- WHAT YOU ARE ASKED TO DO
Print the lines below word for word, beginning with the first and ending with the line that holds "[576,360,618,383] algo ->", and skip every picture.

[[ TASK MATERIAL open ]]

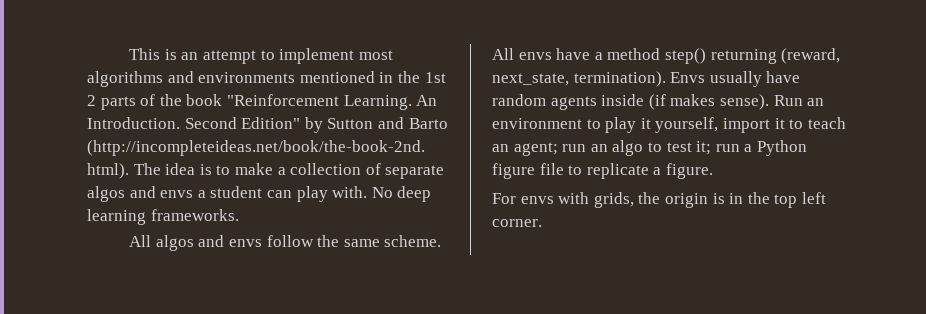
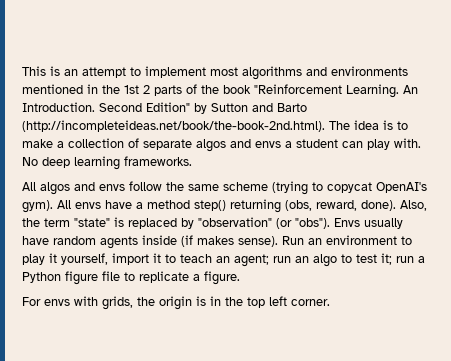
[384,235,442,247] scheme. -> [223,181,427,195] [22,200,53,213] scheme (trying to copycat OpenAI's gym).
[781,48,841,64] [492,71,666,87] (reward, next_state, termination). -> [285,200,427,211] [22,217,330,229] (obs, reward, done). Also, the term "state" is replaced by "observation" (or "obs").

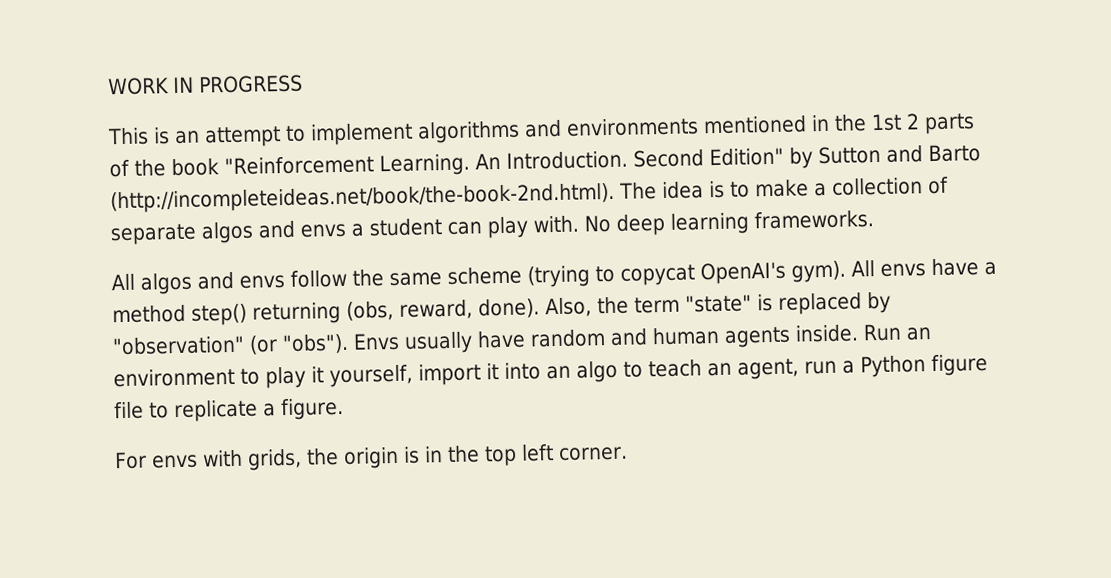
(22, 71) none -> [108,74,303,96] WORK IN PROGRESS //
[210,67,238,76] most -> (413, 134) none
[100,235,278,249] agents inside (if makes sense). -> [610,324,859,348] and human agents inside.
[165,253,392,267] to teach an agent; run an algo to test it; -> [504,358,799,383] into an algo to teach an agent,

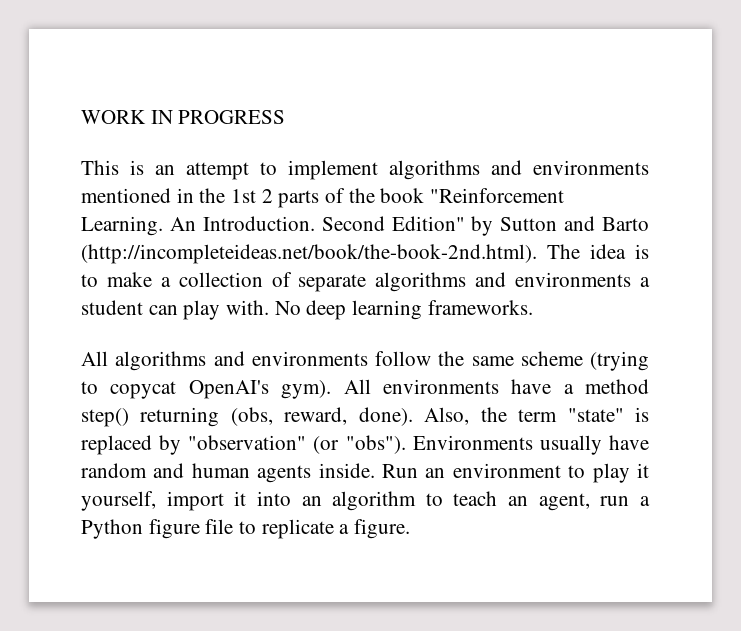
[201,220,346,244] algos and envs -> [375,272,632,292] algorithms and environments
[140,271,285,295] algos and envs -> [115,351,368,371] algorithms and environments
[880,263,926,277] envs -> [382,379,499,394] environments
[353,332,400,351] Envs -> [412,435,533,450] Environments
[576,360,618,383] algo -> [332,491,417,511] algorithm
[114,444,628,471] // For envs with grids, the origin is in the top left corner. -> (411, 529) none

[[ TASK MATERIAL closed ]]

- SOLUTION BELOW
[384,235,442,247] scheme. -> [223,181,427,195] [22,200,53,213] scheme (trying to copycat OpenAI's gym).
[781,48,841,64] [492,71,666,87] (reward, next_state, termination). -> [285,200,427,211] [22,217,330,229] (obs, reward, done). Also, the term "state" is replaced by "observation" (or "obs").

(22, 71) none -> [108,74,303,96] WORK IN PROGRESS //
[210,67,238,76] most -> (413, 134) none
[100,235,278,249] agents inside (if makes sense). -> [610,324,859,348] and human agents inside.
[165,253,392,267] to teach an agent; run an algo to test it; -> [504,358,799,383] into an algo to teach an agent,

[201,220,346,244] algos and envs -> [375,272,632,292] algorithms and environments
[140,271,285,295] algos and envs -> [115,351,368,371] algorithms and environments
[880,263,926,277] envs -> [382,379,499,394] environments
[353,332,400,351] Envs -> [412,435,533,450] Environments
[576,360,618,383] algo -> [332,491,417,511] algorithm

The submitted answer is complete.